**Instructions to follow:**
Pull each line containing "lines" out of the listing below.

**Task data:**
=== Section Start ===

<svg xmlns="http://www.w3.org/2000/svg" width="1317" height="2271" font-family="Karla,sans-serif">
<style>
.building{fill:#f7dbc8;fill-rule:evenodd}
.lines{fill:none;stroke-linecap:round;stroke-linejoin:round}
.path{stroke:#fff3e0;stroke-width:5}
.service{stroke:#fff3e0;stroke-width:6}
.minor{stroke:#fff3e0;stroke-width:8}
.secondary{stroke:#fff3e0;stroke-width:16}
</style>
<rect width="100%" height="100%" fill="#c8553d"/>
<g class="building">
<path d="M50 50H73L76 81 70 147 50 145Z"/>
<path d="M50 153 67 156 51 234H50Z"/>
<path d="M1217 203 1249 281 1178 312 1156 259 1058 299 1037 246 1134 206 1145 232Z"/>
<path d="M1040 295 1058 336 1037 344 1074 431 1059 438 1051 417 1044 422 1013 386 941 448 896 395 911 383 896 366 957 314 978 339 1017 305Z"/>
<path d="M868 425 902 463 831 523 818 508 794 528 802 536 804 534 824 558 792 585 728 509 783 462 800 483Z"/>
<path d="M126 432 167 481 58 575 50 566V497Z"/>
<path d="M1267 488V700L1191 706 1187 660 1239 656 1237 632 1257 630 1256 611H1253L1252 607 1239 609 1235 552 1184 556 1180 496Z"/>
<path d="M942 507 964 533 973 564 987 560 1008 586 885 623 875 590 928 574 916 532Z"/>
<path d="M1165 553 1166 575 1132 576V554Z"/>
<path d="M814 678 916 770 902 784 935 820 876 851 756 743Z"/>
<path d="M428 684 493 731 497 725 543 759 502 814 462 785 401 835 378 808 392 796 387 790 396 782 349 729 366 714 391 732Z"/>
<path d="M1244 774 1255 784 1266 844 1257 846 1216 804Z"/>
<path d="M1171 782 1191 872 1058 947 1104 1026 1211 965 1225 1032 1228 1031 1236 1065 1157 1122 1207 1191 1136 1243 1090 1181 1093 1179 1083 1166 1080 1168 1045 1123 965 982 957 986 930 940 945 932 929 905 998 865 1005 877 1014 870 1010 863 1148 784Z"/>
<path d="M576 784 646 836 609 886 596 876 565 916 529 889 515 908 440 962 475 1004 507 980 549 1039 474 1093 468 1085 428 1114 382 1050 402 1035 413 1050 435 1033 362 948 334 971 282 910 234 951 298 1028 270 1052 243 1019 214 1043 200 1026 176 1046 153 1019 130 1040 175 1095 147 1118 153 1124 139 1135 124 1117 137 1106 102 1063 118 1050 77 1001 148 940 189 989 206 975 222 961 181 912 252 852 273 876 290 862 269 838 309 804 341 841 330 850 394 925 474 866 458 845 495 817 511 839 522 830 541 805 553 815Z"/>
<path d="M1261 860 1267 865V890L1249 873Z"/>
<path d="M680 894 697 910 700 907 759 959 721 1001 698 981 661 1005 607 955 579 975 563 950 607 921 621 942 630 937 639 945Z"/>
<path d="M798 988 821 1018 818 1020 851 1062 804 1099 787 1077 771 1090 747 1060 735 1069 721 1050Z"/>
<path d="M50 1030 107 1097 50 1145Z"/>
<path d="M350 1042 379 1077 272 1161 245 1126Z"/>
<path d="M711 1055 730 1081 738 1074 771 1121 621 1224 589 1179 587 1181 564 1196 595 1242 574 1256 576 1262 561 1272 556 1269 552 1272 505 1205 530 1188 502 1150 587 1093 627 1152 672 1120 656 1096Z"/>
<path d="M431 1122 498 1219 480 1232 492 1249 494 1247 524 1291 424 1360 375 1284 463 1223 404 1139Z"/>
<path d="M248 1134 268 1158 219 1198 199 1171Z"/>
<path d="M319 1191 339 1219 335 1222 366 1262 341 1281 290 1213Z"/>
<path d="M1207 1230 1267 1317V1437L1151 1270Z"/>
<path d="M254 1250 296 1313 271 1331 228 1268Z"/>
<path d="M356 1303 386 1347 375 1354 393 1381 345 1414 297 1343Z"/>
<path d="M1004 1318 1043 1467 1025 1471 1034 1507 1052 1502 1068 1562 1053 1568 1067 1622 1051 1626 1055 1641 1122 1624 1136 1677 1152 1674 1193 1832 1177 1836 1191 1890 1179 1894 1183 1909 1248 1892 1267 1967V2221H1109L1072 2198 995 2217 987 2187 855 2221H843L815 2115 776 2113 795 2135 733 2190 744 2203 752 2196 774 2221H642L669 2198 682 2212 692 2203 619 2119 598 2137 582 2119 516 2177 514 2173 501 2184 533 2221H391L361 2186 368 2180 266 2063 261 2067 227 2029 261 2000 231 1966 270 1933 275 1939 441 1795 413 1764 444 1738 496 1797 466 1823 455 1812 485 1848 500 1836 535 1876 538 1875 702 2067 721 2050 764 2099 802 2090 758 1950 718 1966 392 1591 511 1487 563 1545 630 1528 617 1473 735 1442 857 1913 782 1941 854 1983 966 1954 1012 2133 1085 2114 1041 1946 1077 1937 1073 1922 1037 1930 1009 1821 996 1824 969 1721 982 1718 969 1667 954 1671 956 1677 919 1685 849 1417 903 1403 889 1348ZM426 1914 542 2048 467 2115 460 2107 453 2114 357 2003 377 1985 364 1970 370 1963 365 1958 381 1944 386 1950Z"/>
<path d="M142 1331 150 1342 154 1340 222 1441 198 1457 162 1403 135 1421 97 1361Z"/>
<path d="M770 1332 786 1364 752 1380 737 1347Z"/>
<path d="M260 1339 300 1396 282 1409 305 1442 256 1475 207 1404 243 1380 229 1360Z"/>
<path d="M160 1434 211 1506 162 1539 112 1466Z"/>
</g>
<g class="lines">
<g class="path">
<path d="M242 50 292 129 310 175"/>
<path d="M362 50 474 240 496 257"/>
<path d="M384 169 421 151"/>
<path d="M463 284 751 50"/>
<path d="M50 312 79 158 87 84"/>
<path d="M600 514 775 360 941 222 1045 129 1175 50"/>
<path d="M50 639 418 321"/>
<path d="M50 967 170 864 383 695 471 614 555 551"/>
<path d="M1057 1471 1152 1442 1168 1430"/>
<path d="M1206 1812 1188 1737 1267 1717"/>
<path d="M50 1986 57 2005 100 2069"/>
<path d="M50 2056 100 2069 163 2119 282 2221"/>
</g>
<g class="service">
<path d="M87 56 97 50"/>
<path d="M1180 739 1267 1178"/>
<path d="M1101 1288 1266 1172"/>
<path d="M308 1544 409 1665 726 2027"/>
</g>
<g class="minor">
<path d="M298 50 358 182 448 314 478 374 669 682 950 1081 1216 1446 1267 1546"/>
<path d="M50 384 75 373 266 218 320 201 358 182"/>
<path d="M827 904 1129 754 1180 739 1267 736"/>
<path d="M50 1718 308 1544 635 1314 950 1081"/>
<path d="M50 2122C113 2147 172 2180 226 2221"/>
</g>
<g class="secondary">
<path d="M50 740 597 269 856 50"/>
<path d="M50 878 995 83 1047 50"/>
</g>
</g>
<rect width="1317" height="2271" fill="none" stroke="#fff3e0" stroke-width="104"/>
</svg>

=== Section End ===

**Task result:**
.lines{fill:none;stroke-linecap:round;stroke-linejoin:round}
<g class="lines">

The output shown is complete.